We Already Know How to Cover Trump's Lies. So Why Aren't Newsrooms Doing It?
https://www.readtpa.com/p/we-already-know-how-to-cover-trumps
Use the FWEF method for correcting lies. This stands for Fact-Warn-Explain-Fact. Lead with the truth. Warn the audience they’re about to hear a lie. Explain how the lie misleads. Then restate the truth—multiple times if you can. The structure matters because people remember what they hear most often, and if you spend more time repeating the lie than the correction, you’ve just helped spread the misinformation.

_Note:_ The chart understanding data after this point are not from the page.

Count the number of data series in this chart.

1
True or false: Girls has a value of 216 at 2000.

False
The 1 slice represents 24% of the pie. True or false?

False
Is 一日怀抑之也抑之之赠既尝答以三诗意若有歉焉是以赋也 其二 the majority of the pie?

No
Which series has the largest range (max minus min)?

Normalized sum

Stop with the false balance. If you’re going to platform “both sides,” show the actual distribution of opinion. Don’t present it as 50-50 when it’s really “90 climate scientists say this policy would be disastrous and one guy from a think tank disagrees.” The audience deserves to know where the weight of expertise actually lies.
Quantify instead of dramatizing. Replace “political kerfuffle” with “a dozen members of Congress criticized.” Replace “growing calls for” with the actual number of people calling for something. Vague language inflates the importance of things that might not actually be important. Numbers keep everyone honest.

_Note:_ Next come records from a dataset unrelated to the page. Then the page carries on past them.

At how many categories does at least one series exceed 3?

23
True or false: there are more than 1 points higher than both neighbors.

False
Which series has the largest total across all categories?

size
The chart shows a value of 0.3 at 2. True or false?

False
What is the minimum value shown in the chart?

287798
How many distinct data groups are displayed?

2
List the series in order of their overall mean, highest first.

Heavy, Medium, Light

Keep interviews tight. One or two topics, persistent follow-ups. Don’t let someone dodge a question by pivoting to five other subjects. This is about not letting them “flood the zone” with claims you can’t possibly fact-check in real time. Pin them down.

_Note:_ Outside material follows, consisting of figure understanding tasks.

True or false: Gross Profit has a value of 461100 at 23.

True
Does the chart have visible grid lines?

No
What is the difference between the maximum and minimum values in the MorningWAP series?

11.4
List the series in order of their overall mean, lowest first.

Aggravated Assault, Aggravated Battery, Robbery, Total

Protect the right of reply, but don’t let it become a propaganda vehicle. If someone responds to your story with a statement full of lies and irrelevant attacks, you can cut those parts. Right of reply doesn’t mean you have to print whatever nonsense they send you. Add your own corrections where needed.
These techniques don’t cost money. They don’t require some radical reimagining of journalism. They just require thinking about coverage differently and being willing to break from the both-sides muscle memory that’s been drilled into journalists for decades.